Why do we eat turkey at Christmas?

Oven_roasted_brine-soaked_turkey

Rejoicing in the birth of Christ, is the purpose and in the true spirit of Christmas. Widely observed annually on the 25th of December is a day of marked with age old traditions, households with British heritage show exceptional similarities despite the distances amongst them. The people of the US and Canada follow the traditions of their ancestors from England quite diligently.
Christmas carols, pudding, presents from Santa Claus under the ever distinguishable Christmas tree are among the few festivities almost universally associated with Christmas; among them is eating turkey as a Christmas feast.

Though not always the choice of poultry in early times, it is narrated that the tradition spread by the purchase of six turkeys (bought by ship from America) from William Strickland in 1526. Since then the turkey has taken precedence over other forms of poultry as well as livestock. King Henry the Eighth was among the first people to feast on turkey on Christmas Day, and thus the tradition cemented its roots in the lives of the people of Britain.

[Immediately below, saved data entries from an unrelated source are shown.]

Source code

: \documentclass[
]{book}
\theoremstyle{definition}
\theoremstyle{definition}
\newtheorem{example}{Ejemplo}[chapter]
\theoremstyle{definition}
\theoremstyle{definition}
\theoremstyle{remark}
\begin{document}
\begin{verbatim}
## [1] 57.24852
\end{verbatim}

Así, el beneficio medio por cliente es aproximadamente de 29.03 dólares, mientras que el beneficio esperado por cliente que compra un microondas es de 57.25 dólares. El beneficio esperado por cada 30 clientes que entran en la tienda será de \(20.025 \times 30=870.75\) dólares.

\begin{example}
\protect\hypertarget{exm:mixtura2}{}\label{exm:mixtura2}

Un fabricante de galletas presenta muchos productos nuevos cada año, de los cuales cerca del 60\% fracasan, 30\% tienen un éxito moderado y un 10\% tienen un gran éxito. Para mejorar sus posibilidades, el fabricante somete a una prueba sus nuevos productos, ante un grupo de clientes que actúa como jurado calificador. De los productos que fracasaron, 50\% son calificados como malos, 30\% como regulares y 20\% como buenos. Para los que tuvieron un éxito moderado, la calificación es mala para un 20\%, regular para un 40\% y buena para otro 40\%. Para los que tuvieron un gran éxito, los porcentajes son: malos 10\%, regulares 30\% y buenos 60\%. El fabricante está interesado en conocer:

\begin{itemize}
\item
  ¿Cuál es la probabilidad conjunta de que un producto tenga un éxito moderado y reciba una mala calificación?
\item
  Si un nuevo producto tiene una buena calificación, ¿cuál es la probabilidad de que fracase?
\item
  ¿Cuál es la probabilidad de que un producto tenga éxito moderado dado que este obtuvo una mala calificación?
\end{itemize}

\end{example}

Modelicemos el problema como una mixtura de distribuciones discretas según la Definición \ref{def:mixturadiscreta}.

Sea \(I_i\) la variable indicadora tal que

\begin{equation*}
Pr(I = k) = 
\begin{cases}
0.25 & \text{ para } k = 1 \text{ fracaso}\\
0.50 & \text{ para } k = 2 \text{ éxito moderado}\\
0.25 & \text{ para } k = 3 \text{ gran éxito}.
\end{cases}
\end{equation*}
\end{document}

Besides the fact that it helps conserve the population of chicken and milk producing livestock, the turkey itself has a particularly distinct and delicious taste and a larger more formed physique as compared to goose, helping feed all members of the family, owing even more to its use (as families in the 16th were quite larger than those of today). In the times before today, turkey was actually cheaper compared to goose and chicken, today though the turkey is per pound more costly than chicken. It is why some might think that this tradition may have run its course, that remains to be seen, but for now the turkey still holds its place at the dinner table amongst friends and family, among the spirit of Christmas and all the good it represents.